Recorded data:
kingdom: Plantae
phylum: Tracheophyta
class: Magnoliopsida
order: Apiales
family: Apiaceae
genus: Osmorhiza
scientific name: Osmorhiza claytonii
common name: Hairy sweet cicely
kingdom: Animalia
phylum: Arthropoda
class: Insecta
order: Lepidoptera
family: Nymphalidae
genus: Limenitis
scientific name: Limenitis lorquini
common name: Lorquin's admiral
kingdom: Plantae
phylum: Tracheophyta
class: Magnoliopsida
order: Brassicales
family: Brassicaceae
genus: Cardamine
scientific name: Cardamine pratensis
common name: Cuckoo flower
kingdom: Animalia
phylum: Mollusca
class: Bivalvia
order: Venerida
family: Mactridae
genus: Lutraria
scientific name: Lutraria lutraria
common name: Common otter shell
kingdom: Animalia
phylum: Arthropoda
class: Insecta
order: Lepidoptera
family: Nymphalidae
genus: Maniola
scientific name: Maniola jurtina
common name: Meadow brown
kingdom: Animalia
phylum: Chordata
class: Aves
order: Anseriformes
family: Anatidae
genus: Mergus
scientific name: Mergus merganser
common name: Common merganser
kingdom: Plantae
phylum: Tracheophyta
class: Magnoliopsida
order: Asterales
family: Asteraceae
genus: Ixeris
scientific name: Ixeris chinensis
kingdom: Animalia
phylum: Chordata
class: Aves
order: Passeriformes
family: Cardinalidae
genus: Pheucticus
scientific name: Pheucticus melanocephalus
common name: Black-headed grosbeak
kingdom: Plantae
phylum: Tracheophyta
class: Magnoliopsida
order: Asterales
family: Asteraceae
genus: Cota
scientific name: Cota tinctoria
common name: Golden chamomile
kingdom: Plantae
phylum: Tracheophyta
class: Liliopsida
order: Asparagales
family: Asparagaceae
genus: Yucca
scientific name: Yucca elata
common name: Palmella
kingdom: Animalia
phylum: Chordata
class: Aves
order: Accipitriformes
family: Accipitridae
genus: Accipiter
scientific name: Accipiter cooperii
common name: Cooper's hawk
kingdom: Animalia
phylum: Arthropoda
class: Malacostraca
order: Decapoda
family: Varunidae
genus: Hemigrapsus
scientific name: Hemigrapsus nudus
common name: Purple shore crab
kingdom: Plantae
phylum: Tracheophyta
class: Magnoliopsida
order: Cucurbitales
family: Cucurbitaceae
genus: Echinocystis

Short problem: Write out every line of the records above, reproducing each one without any alteration.

Result of this task:
kingdom: Plantae
phylum: Tracheophyta
class: Magnoliopsida
order: Apiales
family: Apiaceae
genus: Osmorhiza
scientific name: Osmorhiza claytonii
common name: Hairy sweet cicely
kingdom: Animalia
phylum: Arthropoda
class: Insecta
order: Lepidoptera
family: Nymphalidae
genus: Limenitis
scientific name: Limenitis lorquini
common name: Lorquin's admiral
kingdom: Plantae
phylum: Tracheophyta
class: Magnoliopsida
order: Brassicales
family: Brassicaceae
genus: Cardamine
scientific name: Cardamine pratensis
common name: Cuckoo flower
kingdom: Animalia
phylum: Mollusca
class: Bivalvia
order: Venerida
family: Mactridae
genus: Lutraria
scientific name: Lutraria lutraria
common name: Common otter shell
kingdom: Animalia
phylum: Arthropoda
class: Insecta
order: Lepidoptera
family: Nymphalidae
genus: Maniola
scientific name: Maniola jurtina
common name: Meadow brown
kingdom: Animalia
phylum: Chordata
class: Aves
order: Anseriformes
family: Anatidae
genus: Mergus
scientific name: Mergus merganser
common name: Common merganser
kingdom: Plantae
phylum: Tracheophyta
class: Magnoliopsida
order: Asterales
family: Asteraceae
genus: Ixeris
scientific name: Ixeris chinensis
kingdom: Animalia
phylum: Chordata
class: Aves
order: Passeriformes
family: Cardinalidae
genus: Pheucticus
scientific name: Pheucticus melanocephalus
common name: Black-headed grosbeak
kingdom: Plantae
phylum: Tracheophyta
class: Magnoliopsida
order: Asterales
family: Asteraceae
genus: Cota
scientific name: Cota tinctoria
common name: Golden chamomile
kingdom: Plantae
phylum: Tracheophyta
class: Liliopsida
order: Asparagales
family: Asparagaceae
genus: Yucca
scientific name: Yucca elata
common name: Palmella
kingdom: Animalia
phylum: Chordata
class: Aves
order: Accipitriformes
family: Accipitridae
genus: Accipiter
scientific name: Accipiter cooperii
common name: Cooper's hawk
kingdom: Animalia
phylum: Arthropoda
class: Malacostraca
order: Decapoda
family: Varunidae
genus: Hemigrapsus
scientific name: Hemigrapsus nudus
common name: Purple shore crab
kingdom: Plantae
phylum: Tracheophyta
class: Magnoliopsida
order: Cucurbitales
family: Cucurbitaceae
genus: Echinocystis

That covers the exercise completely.